Sure, follow the money, but trashing the gallery is already old news. Critics pounced on Dan Colen at Gagosian and the old porno photos of Jeff Koons, because it is now entirely safe to do so. Do I really have to review those shows? No, this is my site, and I do not. Painting was never dead after all. The only trick is that it has come back as much more than painting.
I hesitate to write about a show when I simply cannot find the words. Maybe painting as opposed to conceptual art and mixed media makes it that much harder. For one last example, JJ Peet's still life, like a metronome's ornery shadow and a camera shooting or absorbing light, has the pleasure of Morandi after a night of binge drinking. I just did not feel that I had enough grasp of his painting in context of his past videos and assemblages. I admired Julia Goldman's "Swimmers," in washes and thicker areas that echo breaking the surface—but I kept worrying that I had not said enough. Wait and see what art demands new words next.

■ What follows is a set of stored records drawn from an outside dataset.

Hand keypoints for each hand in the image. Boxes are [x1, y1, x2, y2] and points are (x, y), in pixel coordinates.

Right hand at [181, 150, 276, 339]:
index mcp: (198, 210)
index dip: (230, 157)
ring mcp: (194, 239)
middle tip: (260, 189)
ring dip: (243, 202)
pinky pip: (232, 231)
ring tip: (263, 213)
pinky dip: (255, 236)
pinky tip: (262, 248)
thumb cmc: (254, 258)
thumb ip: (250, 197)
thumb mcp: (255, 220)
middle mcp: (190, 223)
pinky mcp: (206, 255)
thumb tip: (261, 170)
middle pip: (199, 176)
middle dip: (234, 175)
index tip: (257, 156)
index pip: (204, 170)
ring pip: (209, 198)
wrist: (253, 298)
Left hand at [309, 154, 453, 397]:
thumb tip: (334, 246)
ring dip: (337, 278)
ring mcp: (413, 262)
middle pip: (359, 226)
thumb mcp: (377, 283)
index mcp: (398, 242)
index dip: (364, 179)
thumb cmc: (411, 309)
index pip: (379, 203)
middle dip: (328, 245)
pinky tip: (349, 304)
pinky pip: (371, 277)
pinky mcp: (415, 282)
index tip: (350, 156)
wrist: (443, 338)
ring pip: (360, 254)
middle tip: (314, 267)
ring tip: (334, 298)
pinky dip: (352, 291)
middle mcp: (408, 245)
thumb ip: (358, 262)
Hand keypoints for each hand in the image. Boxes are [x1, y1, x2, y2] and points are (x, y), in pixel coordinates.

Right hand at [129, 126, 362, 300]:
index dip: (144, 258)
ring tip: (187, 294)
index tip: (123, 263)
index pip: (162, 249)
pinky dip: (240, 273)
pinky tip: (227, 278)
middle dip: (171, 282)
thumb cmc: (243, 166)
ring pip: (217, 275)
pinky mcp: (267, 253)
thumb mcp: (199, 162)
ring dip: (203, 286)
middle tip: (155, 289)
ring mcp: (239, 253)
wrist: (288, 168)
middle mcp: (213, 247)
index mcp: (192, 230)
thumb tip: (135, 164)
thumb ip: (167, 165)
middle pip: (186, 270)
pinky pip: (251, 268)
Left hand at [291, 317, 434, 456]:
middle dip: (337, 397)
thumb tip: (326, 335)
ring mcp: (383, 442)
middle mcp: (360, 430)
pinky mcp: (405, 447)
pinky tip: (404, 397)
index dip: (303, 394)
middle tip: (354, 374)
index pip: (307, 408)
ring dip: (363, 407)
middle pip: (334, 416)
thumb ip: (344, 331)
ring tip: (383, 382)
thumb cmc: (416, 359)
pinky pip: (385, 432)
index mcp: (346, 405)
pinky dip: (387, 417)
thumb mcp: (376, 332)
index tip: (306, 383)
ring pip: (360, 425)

Jennifer Bartlett ran at Pace through February 26, 2011, Yves Oppenheim at Perry Rubenstein through February 12, and Jeremy Gilbert-Rolfe at Alexander Gray through February 12. Odili Donald Odita ran at Jack Shainman through December 23, 2010, Brice Marden at Matthew Marks through December 23, Wallace Whitney at Horton through November 13, Roger White at Rachel Uffner through December 19, Claire Seidl at Lesley Heller through December 19, Suzan Frecon at David Zwirner through October 30, JJ Peet at On Stellar Rays through October 24, and Julia Goldman at Museum 52 through October 14.